— Task description —
For the records below, tally the lines that include the word "pyautogui" and give only the tally.

— Data for this task —
· · ·
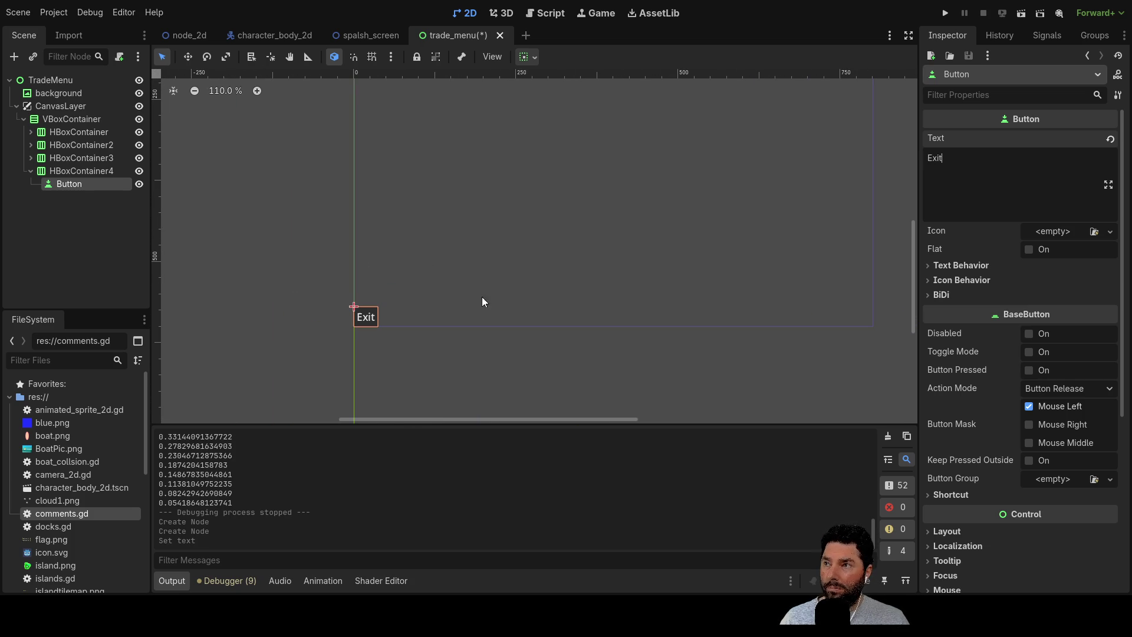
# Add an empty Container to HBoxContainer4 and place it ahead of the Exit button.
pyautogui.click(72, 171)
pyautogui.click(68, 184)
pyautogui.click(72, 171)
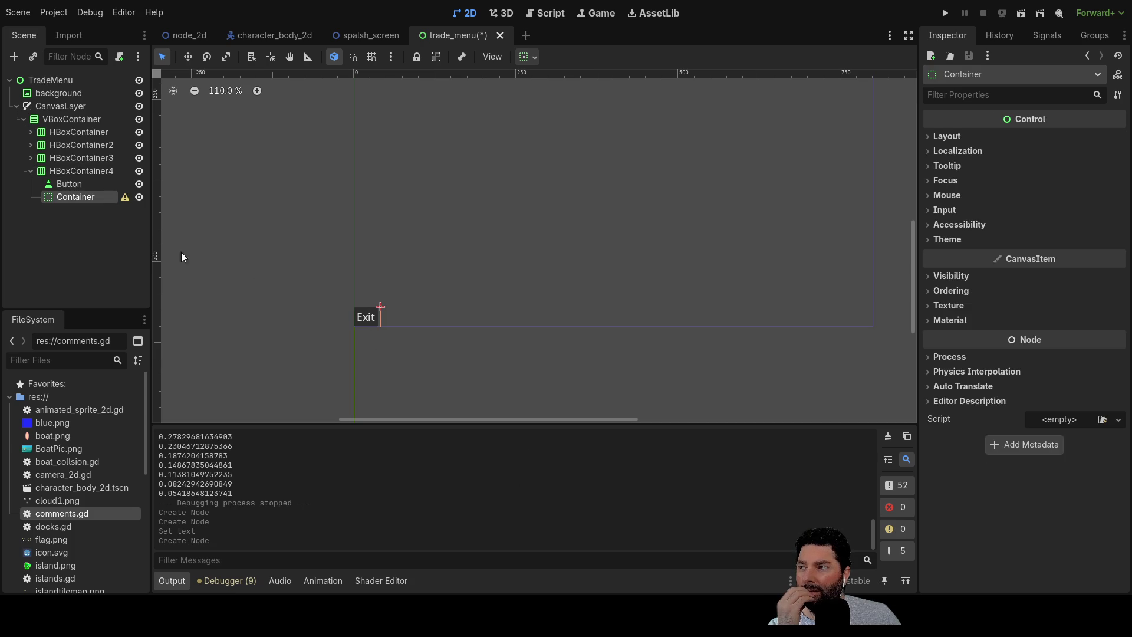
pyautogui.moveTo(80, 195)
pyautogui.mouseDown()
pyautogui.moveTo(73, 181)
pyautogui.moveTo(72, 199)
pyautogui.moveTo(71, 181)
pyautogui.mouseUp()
· · ·
— Response for this exercise —
9